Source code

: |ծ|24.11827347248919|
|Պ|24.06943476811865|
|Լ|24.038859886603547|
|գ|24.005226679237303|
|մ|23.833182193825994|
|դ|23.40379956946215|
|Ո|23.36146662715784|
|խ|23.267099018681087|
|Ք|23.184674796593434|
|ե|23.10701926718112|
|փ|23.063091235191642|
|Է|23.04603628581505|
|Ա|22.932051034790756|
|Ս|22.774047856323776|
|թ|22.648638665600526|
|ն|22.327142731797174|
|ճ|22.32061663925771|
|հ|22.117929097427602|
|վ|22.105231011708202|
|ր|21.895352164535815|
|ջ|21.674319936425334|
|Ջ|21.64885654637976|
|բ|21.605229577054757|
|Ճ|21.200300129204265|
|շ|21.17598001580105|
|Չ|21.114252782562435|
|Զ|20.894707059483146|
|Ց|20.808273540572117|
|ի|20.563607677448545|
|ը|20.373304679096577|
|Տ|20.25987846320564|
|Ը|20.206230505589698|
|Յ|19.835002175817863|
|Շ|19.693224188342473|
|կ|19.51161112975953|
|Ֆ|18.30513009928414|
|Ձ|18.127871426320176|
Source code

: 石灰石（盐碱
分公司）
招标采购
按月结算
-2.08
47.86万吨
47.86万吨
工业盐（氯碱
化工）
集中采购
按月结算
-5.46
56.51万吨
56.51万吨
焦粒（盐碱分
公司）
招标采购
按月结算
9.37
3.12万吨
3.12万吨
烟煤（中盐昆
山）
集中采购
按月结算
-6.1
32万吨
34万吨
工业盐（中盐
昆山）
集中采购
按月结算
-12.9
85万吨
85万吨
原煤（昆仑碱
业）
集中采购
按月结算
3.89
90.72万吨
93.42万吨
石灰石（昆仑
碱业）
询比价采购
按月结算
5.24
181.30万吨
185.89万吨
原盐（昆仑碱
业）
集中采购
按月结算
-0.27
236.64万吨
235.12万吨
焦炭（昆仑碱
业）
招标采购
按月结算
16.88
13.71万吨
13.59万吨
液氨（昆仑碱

────────────────

__REQUIRED WORK__:
Rewrite the records above, swapping each "按月结算" for "按季度结算" and leaving everything else as it is.

__ANSWER SPACE__:
Source code

: |ծ|24.11827347248919|
|Պ|24.06943476811865|
|Լ|24.038859886603547|
|գ|24.005226679237303|
|մ|23.833182193825994|
|դ|23.40379956946215|
|Ո|23.36146662715784|
|խ|23.267099018681087|
|Ք|23.184674796593434|
|ե|23.10701926718112|
|փ|23.063091235191642|
|Է|23.04603628581505|
|Ա|22.932051034790756|
|Ս|22.774047856323776|
|թ|22.648638665600526|
|ն|22.327142731797174|
|ճ|22.32061663925771|
|հ|22.117929097427602|
|վ|22.105231011708202|
|ր|21.895352164535815|
|ջ|21.674319936425334|
|Ջ|21.64885654637976|
|բ|21.605229577054757|
|Ճ|21.200300129204265|
|շ|21.17598001580105|
|Չ|21.114252782562435|
|Զ|20.894707059483146|
|Ց|20.808273540572117|
|ի|20.563607677448545|
|ը|20.373304679096577|
|Տ|20.25987846320564|
|Ը|20.206230505589698|
|Յ|19.835002175817863|
|Շ|19.693224188342473|
|կ|19.51161112975953|
|Ֆ|18.30513009928414|
|Ձ|18.127871426320176|
Source code

: 石灰石（盐碱
分公司）
招标采购
按季度结算
-2.08
47.86万吨
47.86万吨
工业盐（氯碱
化工）
集中采购
按季度结算
-5.46
56.51万吨
56.51万吨
焦粒（盐碱分
公司）
招标采购
按季度结算
9.37
3.12万吨
3.12万吨
烟煤（中盐昆
山）
集中采购
按季度结算
-6.1
32万吨
34万吨
工业盐（中盐
昆山）
集中采购
按季度结算
-12.9
85万吨
85万吨
原煤（昆仑碱
业）
集中采购
按季度结算
3.89
90.72万吨
93.42万吨
石灰石（昆仑
碱业）
询比价采购
按季度结算
5.24
181.30万吨
185.89万吨
原盐（昆仑碱
业）
集中采购
按季度结算
-0.27
236.64万吨
235.12万吨
焦炭（昆仑碱
业）
招标采购
按季度结算
16.88
13.71万吨
13.59万吨
液氨（昆仑碱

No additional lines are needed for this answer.